━━━ RECORDS SUPPLIED

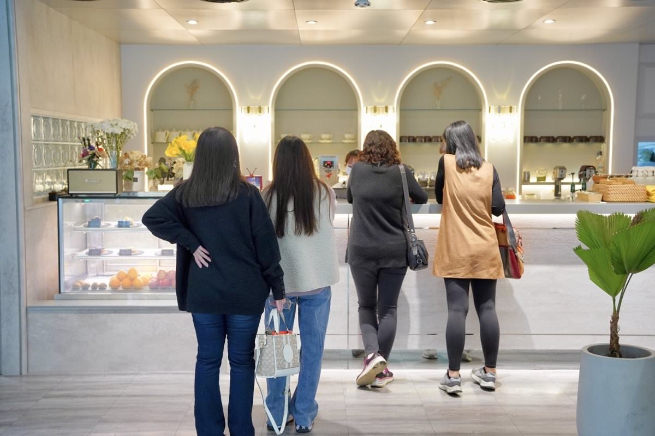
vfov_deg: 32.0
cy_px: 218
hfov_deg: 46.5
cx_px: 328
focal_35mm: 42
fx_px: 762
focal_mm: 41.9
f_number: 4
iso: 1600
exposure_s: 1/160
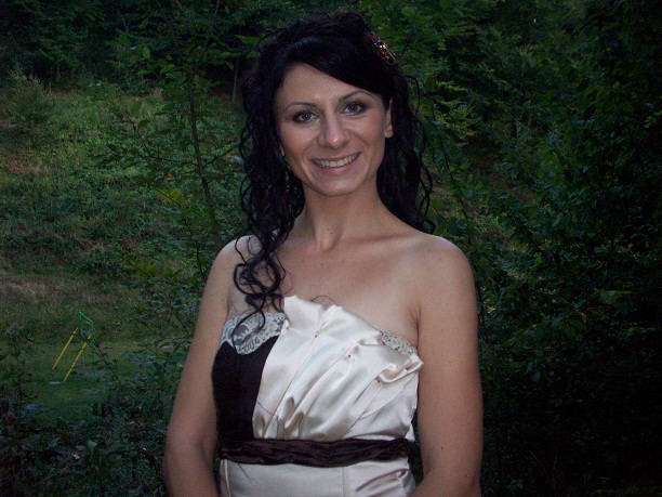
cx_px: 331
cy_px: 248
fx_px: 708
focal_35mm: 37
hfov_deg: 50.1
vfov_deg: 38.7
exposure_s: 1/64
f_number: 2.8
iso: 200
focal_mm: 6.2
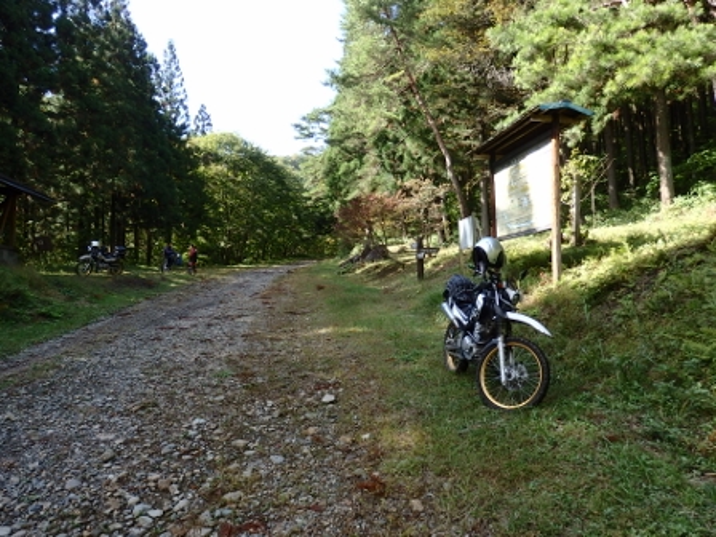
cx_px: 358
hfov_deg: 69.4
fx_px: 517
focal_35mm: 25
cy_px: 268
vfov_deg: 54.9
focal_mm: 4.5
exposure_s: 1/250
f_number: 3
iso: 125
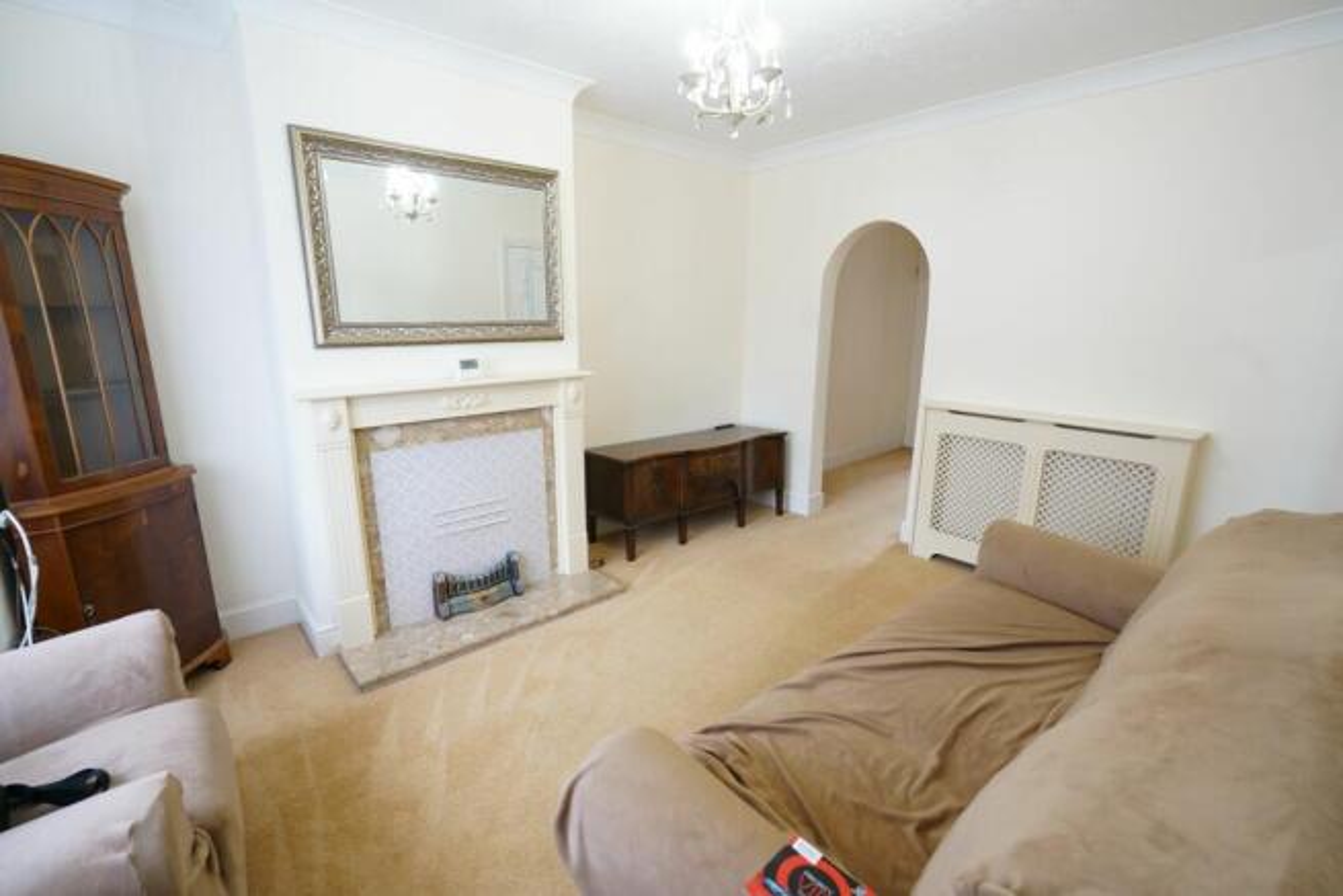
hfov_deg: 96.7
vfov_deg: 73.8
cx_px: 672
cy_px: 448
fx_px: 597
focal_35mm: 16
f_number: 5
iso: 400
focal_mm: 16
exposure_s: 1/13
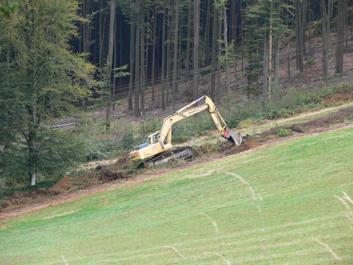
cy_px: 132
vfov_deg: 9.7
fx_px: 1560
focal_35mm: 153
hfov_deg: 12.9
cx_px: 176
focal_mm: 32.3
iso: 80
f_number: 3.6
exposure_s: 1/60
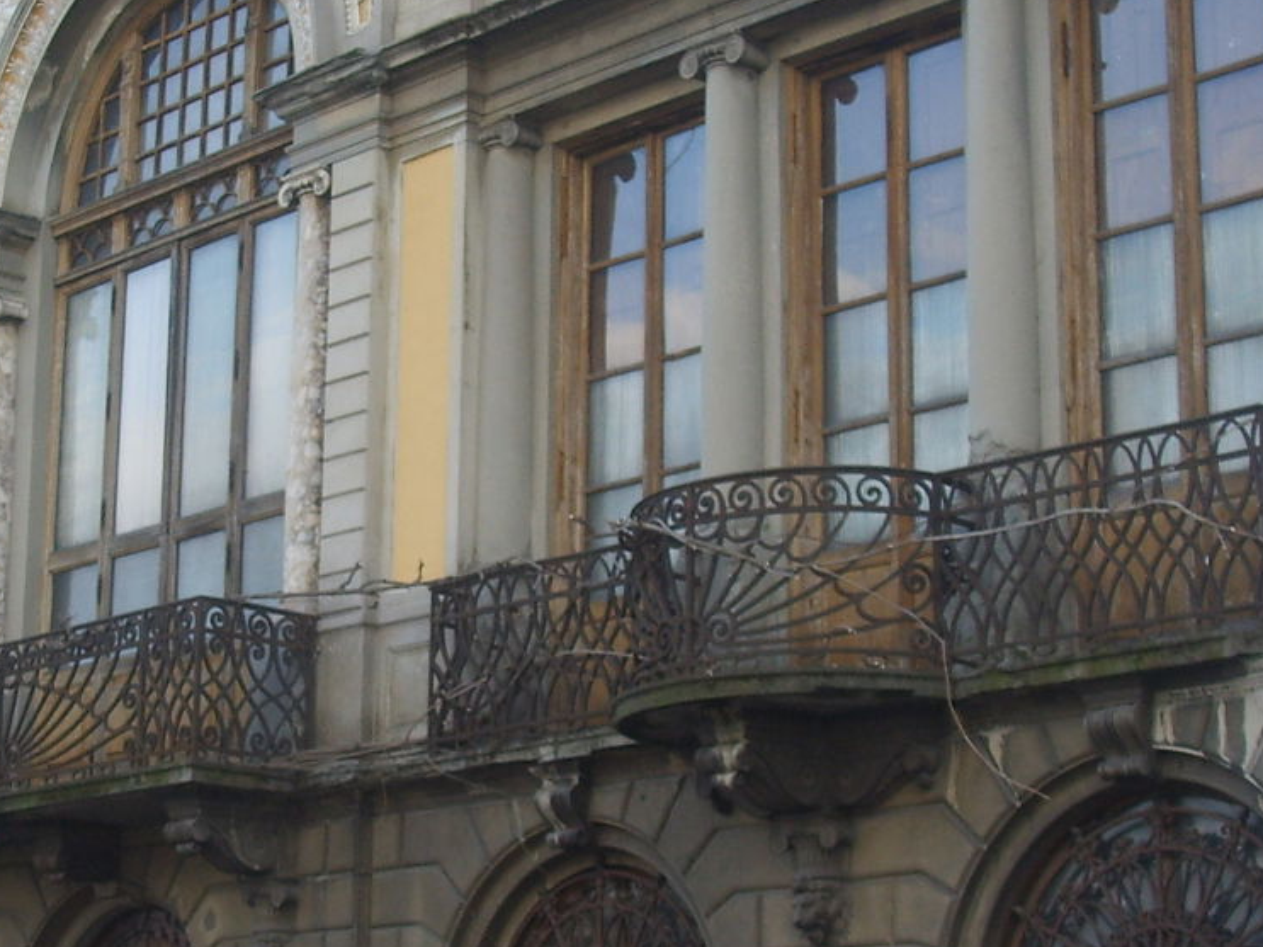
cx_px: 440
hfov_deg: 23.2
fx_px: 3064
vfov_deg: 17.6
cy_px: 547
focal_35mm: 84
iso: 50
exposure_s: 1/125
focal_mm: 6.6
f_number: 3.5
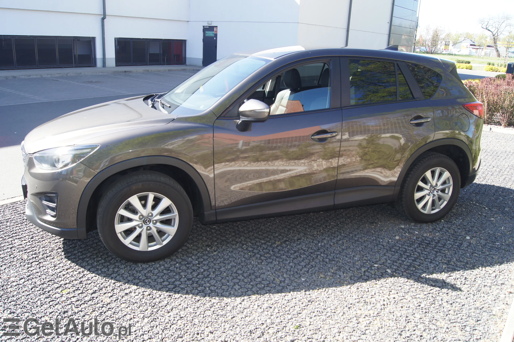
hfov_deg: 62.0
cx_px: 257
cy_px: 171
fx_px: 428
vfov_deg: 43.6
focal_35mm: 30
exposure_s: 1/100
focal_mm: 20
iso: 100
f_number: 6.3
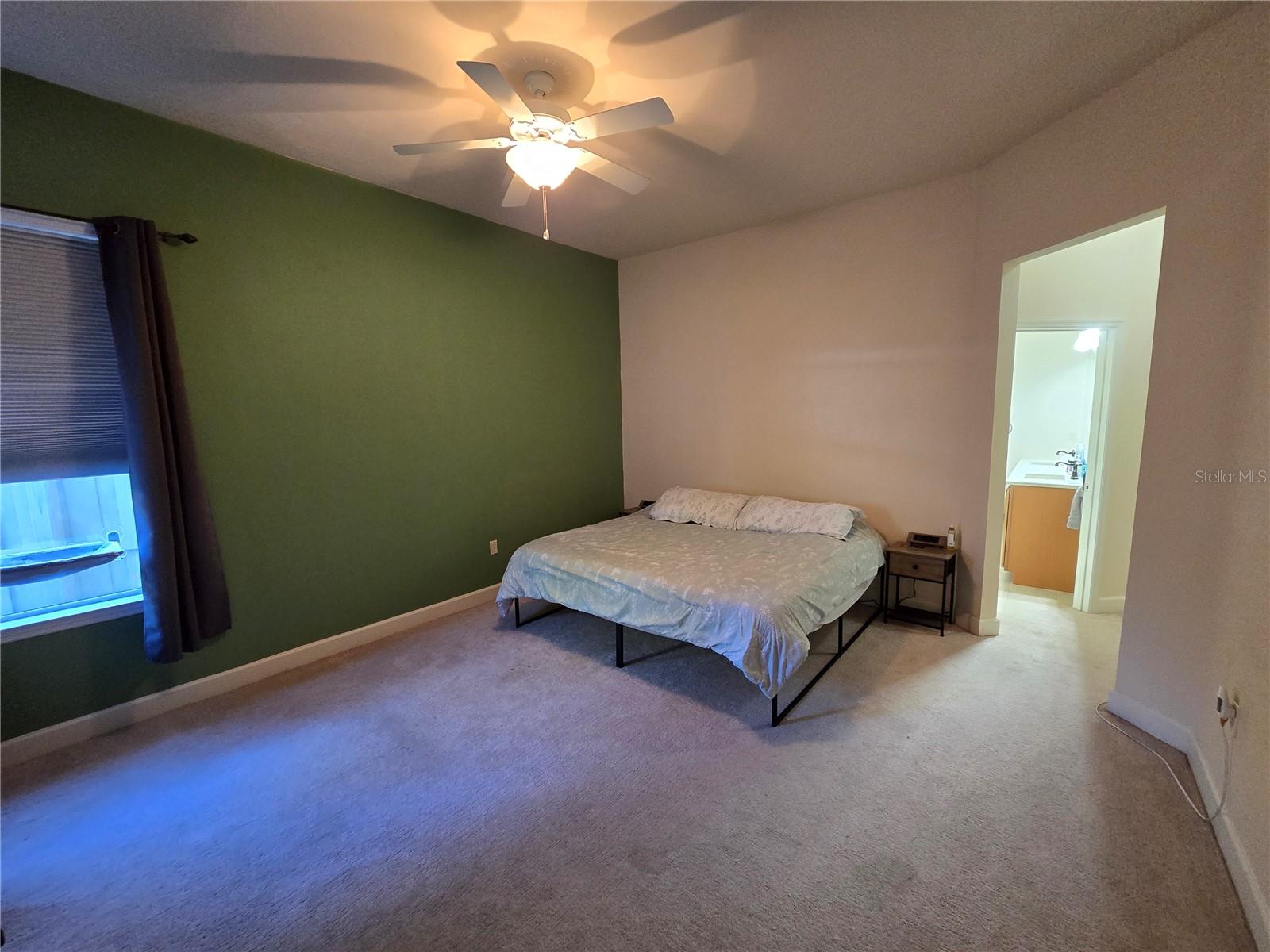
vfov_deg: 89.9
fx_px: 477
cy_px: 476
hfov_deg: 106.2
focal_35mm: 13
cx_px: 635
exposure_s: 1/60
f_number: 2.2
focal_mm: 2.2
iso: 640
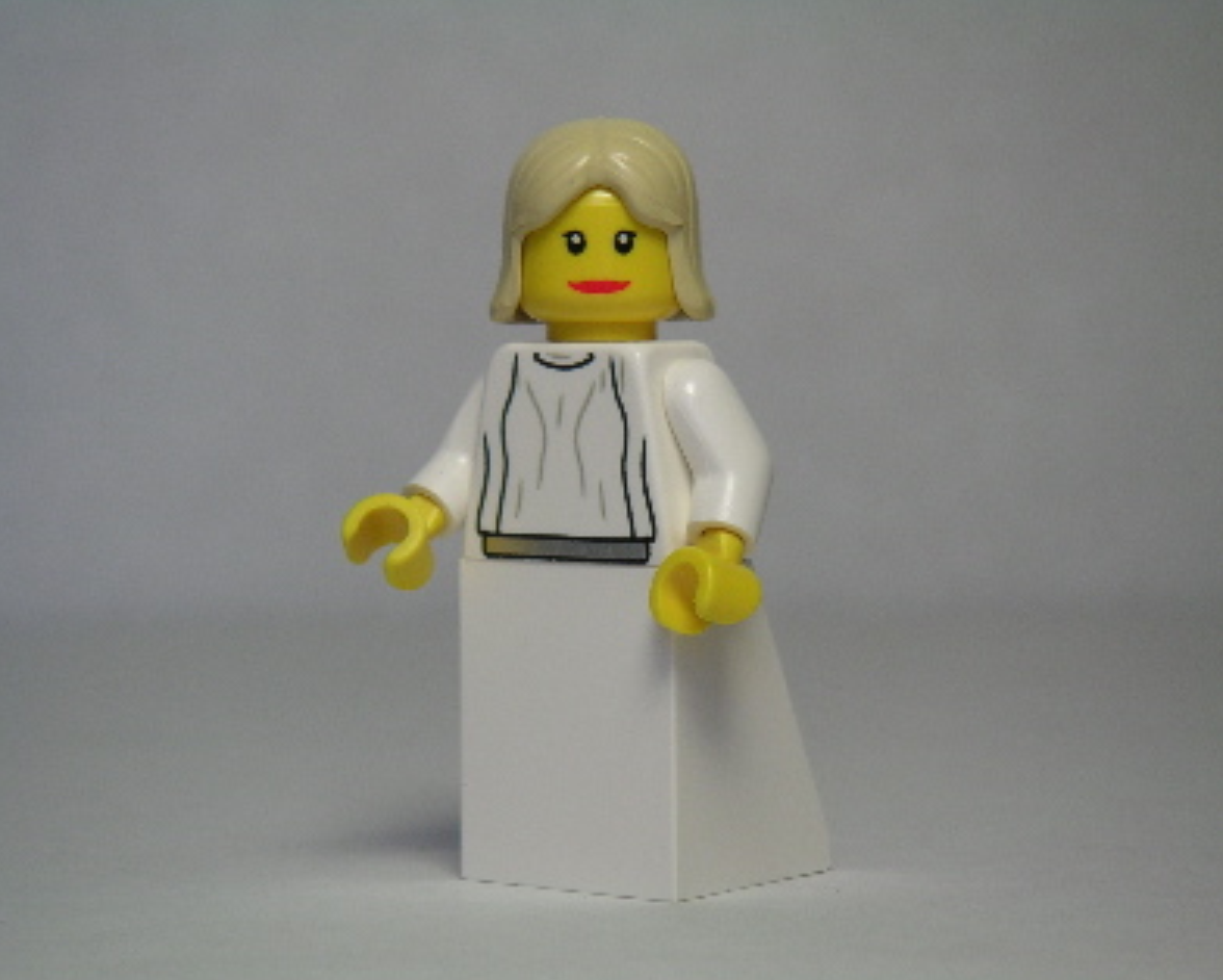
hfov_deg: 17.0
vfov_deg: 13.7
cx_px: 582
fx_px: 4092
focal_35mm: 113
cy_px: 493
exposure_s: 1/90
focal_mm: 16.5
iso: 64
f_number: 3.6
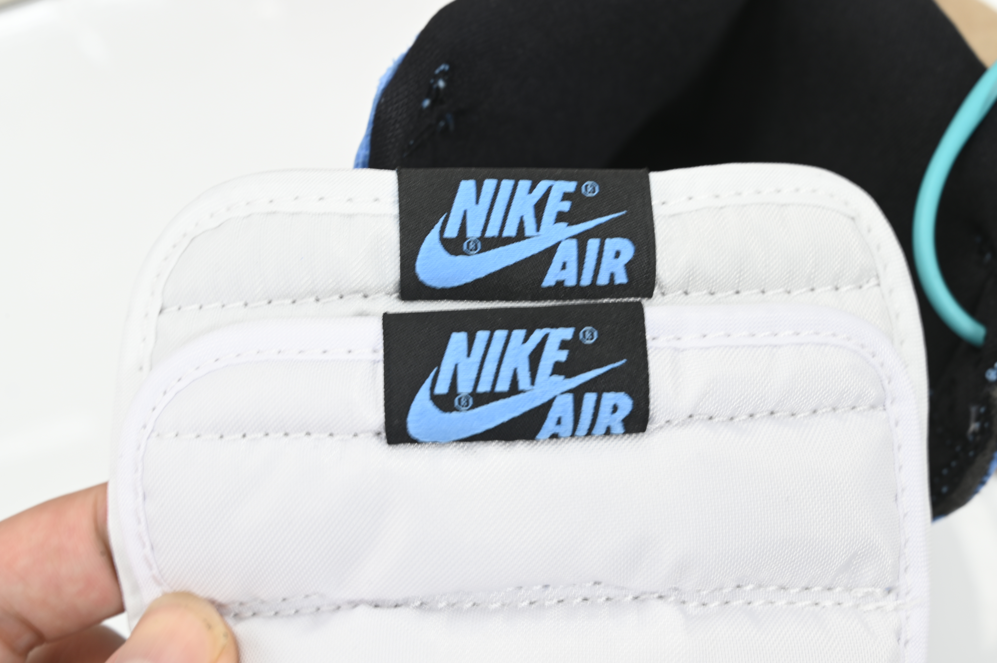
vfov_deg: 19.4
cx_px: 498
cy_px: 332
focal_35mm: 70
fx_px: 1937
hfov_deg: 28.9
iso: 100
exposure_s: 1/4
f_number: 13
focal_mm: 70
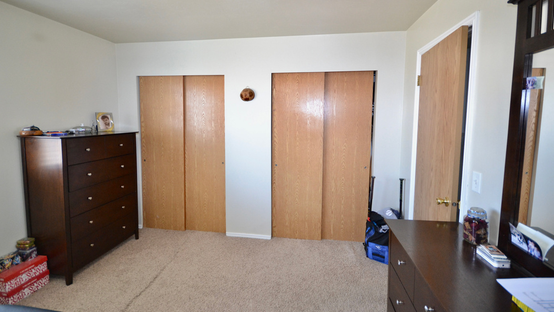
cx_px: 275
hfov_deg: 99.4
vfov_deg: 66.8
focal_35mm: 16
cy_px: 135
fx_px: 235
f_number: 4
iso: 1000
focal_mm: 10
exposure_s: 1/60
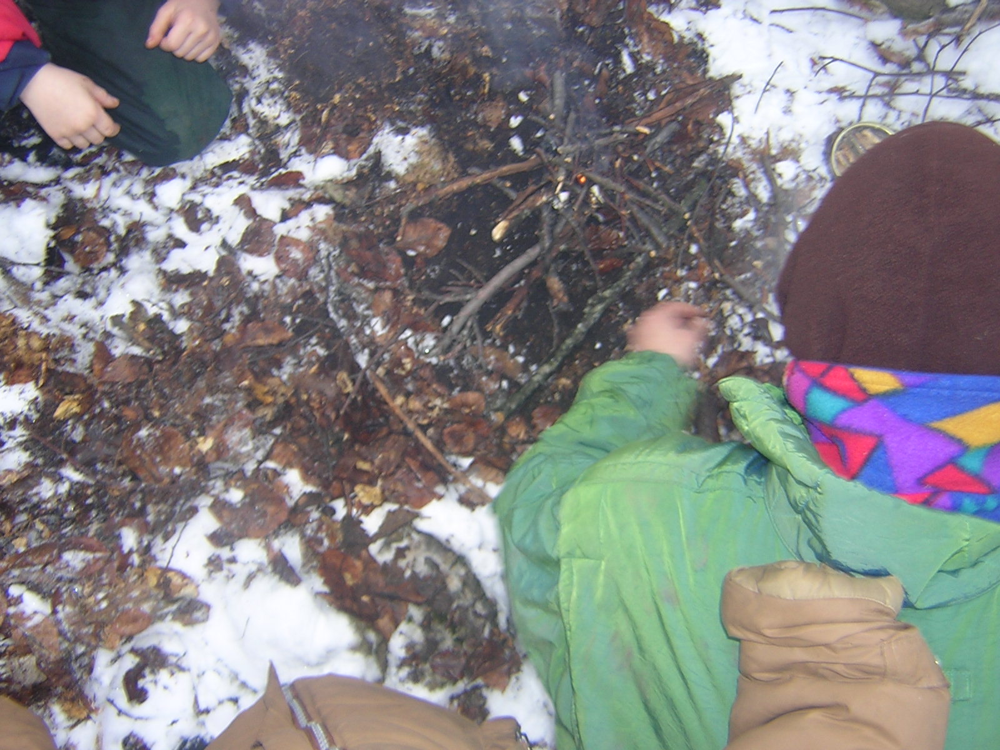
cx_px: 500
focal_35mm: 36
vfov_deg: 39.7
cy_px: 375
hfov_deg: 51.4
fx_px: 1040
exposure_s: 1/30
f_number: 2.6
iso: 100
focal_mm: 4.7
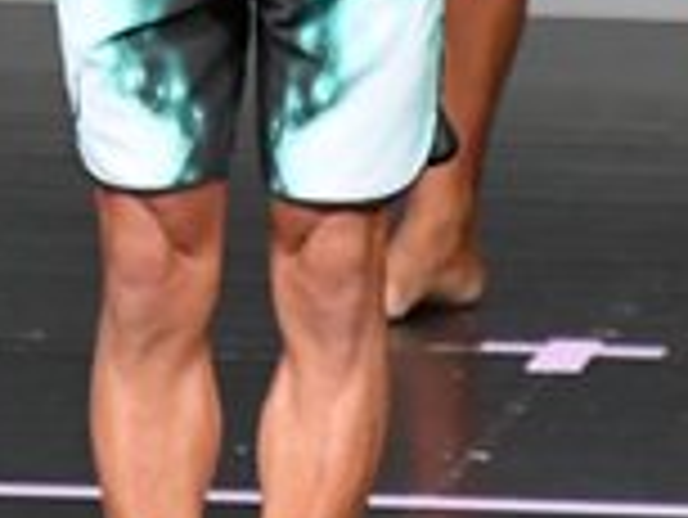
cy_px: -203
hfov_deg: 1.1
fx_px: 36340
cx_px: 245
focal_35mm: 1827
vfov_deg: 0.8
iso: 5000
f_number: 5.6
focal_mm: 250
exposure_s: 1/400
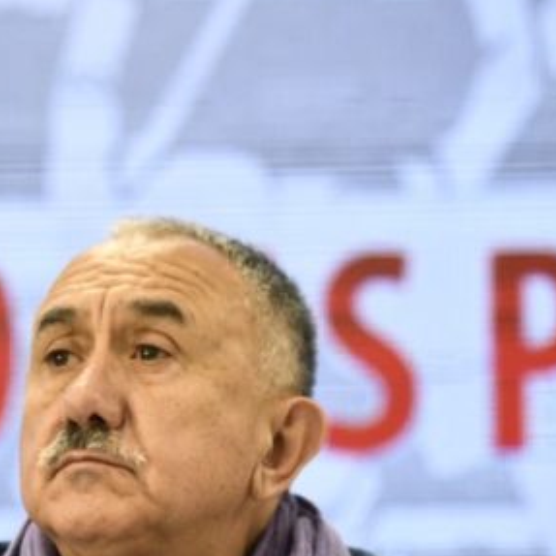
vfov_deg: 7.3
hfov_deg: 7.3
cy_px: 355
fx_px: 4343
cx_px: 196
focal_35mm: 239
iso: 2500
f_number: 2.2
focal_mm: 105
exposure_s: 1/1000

━━━━━━

Beginning with the line above that has "f_number: 3.5" and going on through the line that has "fx_px: 4092", retype every line exactly and add nothing else; drop the pictures.

f_number: 3.5
hfov_deg: 62.0
cx_px: 257
cy_px: 171
fx_px: 428
vfov_deg: 43.6
focal_35mm: 30
exposure_s: 1/100
focal_mm: 20
iso: 100
f_number: 6.3
vfov_deg: 89.9
fx_px: 477
cy_px: 476
hfov_deg: 106.2
focal_35mm: 13
cx_px: 635
exposure_s: 1/60
f_number: 2.2
focal_mm: 2.2
iso: 640
hfov_deg: 17.0
vfov_deg: 13.7
cx_px: 582
fx_px: 4092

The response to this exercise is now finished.